The end came when the Los Angeles Times published an long article basically stating “Why is this man allowed to build and run a health resort on public land under the guise of a mining claim and sell dubious medicines?” This prompted several government agencies including the BLM and the IRS to come down hard on Doc Springer. After a long legal battle, he was evicted and the now large resort was left to deteriorate in the sun and wind of the East Mojave Desert. After several years the BLM finally realized something should be done and arranged for the California University system to take over the facility under the lead of Cal State Fullerton and use it as a Desert Studies Center. Any educational organization can, for a modest fee, use the facility. Since the Desert Explorers are a section of the Barstow Mojave River Valley Museum, we were in!

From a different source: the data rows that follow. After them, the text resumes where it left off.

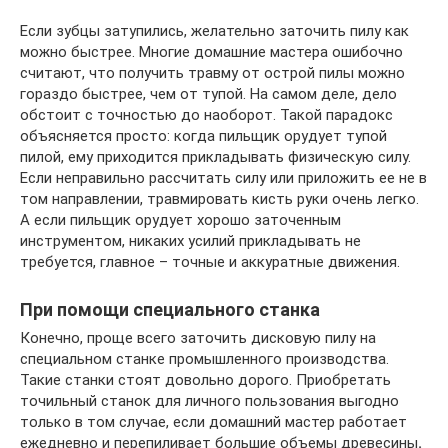
Если зубцы затупились, желательно заточить пилу как
можно быстрее. Многие домашние мастера ошибочно
считают, что получить травму от острой пилы можно
гораздо быстрее, чем от тупой. На самом деле, дело
обстоит с точностью до наоборот. Такой парадокс
объясняется просто: когда пильщик орудует тупой
пилой, ему приходится прикладывать физическую силу.
Если неправильно рассчитать силу или приложить ее не в
том направлении, травмировать кисть руки очень легко.
А если пильщик орудует хорошо заточенным
инструментом, никаких усилий прикладывать не
требуется, главное – точные и аккуратные движения.
При помощи специального станка
Конечно, проще всего заточить дисковую пилу на
специальном станке промышленного производства.
Такие станки стоят довольно дорого. Приобретать
точильный станок для личного пользования выгодно
только в том случае, если домашний мастер работает
ежедневно и перепиливает большие объемы древесины
.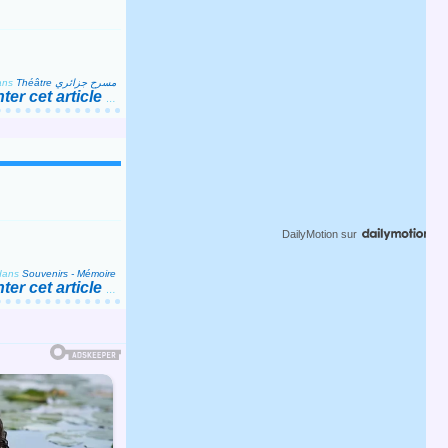
ans
Théâtre مسرح جزائري
er cet article
…
DailyMotion
sur
dans
Souvenirs - Mémoire
er cet article
…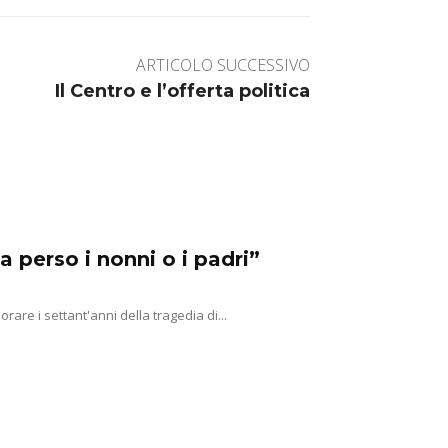
ARTICOLO SUCCESSIVO
Il Centro e l’offerta politica
a perso i nonni o i padri”
e i settant'anni della tragedia di...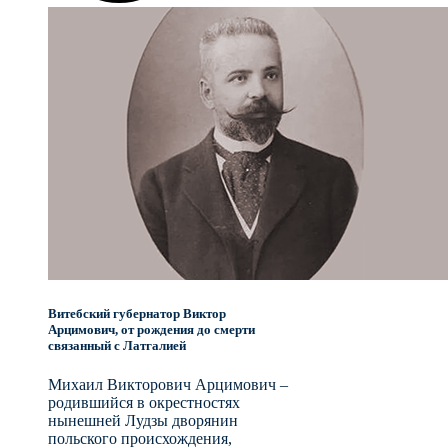
Витебский губернатор Виктор
Арцимович, от рождения до смерти
связанный с Латгалией
Михаил Викторович Арцимович –
родившийся в окрестностях
нынешней Лудзы дворянин
польского происхождения,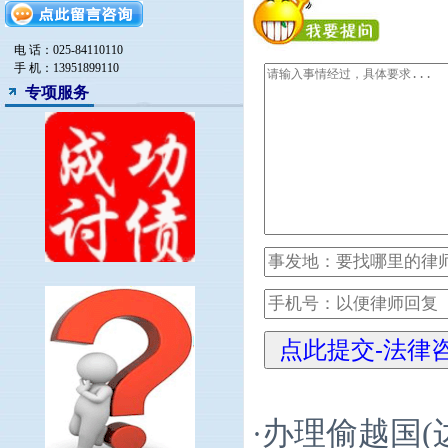
电 话：025-84110110
手 机：13951899110
专项服务
办理偷越国(
·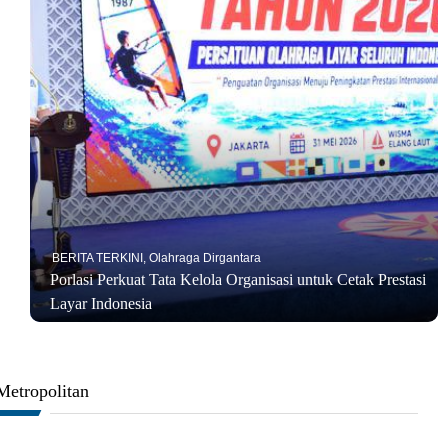
BERITA TERKINI
,
Olahraga Dirgantara
Porlasi Perkuat Tata Kelola Organisasi untuk Cetak Prestasi
Layar Indonesia
Metropolitan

Eight different trips were led to historical mining sites, petroglyphs sites, scenic canyons, a geology tour, ghost towns, etc. My Current Wife and I led eight vehicles to several scenic canyons in the Cady Mountains. Hidden away in one was a Bighorn Sheep Guzzler which furnishes water in a mountain range where few if any all year springs exist. We had a former President of the Bighorn Society along to explain why and how this volunteer organization builds and installs these expensive and complicated systems in remote places. One canyon rivaled Artist Palette Canyon in Death Valley for colorful formations while another had dozens of caves in the side walls.